» Instructions for the task
Take the line with "Rondleidingen" and the rest of the lines after it, to the end of the entries, and restate them exactly.

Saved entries
######
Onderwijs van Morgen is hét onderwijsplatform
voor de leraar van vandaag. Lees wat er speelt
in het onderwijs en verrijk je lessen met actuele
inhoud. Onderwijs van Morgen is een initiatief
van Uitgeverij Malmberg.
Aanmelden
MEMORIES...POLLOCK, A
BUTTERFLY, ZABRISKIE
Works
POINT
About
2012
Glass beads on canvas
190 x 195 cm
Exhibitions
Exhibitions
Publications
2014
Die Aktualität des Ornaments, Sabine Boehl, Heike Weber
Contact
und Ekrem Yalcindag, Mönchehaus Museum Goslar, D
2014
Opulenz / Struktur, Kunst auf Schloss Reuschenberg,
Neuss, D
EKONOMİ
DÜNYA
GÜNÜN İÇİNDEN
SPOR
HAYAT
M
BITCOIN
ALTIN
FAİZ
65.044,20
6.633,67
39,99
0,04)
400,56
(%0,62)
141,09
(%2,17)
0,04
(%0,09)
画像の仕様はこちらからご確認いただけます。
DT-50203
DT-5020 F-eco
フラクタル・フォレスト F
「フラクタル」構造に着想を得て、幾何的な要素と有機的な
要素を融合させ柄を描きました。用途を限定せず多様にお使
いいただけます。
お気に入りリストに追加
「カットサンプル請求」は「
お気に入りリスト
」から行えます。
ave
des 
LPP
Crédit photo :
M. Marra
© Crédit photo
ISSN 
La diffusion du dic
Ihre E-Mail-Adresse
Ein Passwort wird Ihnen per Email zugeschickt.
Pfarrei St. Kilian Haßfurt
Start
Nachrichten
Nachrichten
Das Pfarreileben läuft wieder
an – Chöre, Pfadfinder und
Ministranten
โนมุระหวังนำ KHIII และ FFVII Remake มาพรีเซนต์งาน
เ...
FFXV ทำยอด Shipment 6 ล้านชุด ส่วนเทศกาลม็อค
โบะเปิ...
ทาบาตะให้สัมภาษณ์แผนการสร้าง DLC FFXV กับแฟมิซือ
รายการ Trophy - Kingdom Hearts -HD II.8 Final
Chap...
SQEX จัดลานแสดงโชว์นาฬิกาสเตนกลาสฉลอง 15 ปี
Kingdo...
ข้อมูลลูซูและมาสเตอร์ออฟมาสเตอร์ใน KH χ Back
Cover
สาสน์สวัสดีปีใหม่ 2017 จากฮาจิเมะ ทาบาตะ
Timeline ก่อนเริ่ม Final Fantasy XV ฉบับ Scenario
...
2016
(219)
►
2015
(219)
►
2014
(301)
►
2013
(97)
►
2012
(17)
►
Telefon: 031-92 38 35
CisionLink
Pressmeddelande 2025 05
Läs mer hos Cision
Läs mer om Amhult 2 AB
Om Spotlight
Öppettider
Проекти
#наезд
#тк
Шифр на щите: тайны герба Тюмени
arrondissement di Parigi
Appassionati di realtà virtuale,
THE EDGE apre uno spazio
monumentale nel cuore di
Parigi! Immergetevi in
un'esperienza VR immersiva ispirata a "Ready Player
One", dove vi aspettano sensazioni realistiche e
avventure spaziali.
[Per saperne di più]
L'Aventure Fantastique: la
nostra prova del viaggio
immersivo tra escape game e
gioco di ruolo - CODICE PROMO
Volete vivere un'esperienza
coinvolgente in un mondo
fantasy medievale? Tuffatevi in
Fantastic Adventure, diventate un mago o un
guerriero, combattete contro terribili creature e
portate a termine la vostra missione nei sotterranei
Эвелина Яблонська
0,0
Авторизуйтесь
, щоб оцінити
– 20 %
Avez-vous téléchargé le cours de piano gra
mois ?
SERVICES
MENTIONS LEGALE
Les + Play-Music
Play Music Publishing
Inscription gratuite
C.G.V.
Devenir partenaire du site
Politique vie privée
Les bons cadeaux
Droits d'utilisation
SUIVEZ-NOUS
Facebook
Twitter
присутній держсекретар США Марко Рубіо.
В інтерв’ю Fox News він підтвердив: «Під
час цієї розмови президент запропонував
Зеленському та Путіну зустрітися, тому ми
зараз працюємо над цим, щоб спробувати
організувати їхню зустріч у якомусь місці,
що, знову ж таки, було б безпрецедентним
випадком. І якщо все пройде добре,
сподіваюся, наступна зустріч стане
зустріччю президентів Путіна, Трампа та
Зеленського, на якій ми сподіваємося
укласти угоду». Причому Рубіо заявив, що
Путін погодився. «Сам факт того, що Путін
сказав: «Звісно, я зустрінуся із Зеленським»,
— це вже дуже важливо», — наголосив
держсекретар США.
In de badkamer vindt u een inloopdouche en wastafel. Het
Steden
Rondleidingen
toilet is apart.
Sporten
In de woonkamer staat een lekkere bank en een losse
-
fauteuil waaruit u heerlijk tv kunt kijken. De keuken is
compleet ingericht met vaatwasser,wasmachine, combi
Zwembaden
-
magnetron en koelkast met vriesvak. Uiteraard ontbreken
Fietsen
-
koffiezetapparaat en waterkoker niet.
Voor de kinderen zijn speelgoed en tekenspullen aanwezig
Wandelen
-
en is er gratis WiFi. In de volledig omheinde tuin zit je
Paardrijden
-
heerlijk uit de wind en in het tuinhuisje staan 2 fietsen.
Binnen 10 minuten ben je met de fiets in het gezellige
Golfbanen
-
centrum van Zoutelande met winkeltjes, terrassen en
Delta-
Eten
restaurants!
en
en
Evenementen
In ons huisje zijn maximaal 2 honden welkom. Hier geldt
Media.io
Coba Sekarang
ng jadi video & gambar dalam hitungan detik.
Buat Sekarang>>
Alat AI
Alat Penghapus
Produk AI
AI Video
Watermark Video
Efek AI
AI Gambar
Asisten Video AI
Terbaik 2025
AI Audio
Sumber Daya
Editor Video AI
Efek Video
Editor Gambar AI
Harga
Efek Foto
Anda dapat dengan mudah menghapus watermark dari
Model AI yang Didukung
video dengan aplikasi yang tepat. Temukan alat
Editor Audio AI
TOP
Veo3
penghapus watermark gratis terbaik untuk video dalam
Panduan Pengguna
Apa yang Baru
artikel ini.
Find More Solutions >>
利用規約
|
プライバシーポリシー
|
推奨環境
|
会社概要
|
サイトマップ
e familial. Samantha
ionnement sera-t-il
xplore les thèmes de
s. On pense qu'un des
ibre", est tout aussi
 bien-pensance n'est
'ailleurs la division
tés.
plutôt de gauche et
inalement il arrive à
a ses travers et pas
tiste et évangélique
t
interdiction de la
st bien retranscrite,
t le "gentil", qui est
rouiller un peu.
######
» Your solution
Rondleidingen
toilet is apart.
Sporten
In de woonkamer staat een lekkere bank en een losse
-
fauteuil waaruit u heerlijk tv kunt kijken. De keuken is
compleet ingericht met vaatwasser,wasmachine, combi
Zwembaden
-
magnetron en koelkast met vriesvak. Uiteraard ontbreken
Fietsen
-
koffiezetapparaat en waterkoker niet.
Voor de kinderen zijn speelgoed en tekenspullen aanwezig
Wandelen
-
en is er gratis WiFi. In de volledig omheinde tuin zit je
Paardrijden
-
heerlijk uit de wind en in het tuinhuisje staan 2 fietsen.
Binnen 10 minuten ben je met de fiets in het gezellige
Golfbanen
-
centrum van Zoutelande met winkeltjes, terrassen en
Delta-
Eten
restaurants!
en
en
Evenementen
In ons huisje zijn maximaal 2 honden welkom. Hier geldt
Media.io
Coba Sekarang
ng jadi video & gambar dalam hitungan detik.
Buat Sekarang>>
Alat AI
Alat Penghapus
Produk AI
AI Video
Watermark Video
Efek AI
AI Gambar
Asisten Video AI
Terbaik 2025
AI Audio
Sumber Daya
Editor Video AI
Efek Video
Editor Gambar AI
Harga
Efek Foto
Anda dapat dengan mudah menghapus watermark dari
Model AI yang Didukung
video dengan aplikasi yang tepat. Temukan alat
Editor Audio AI
TOP
Veo3
penghapus watermark gratis terbaik untuk video dalam
Panduan Pengguna
Apa yang Baru
artikel ini.
Find More Solutions >>
利用規約
|
プライバシーポリシー
|
推奨環境
|
会社概要
|
サイトマップ
e familial. Samantha
ionnement sera-t-il
xplore les thèmes de
s. On pense qu'un des
ibre", est tout aussi
 bien-pensance n'est
'ailleurs la division
tés.
plutôt de gauche et
inalement il arrive à
a ses travers et pas
tiste et évangélique
t
interdiction de la
st bien retranscrite,
t le "gentil", qui est
rouiller un peu.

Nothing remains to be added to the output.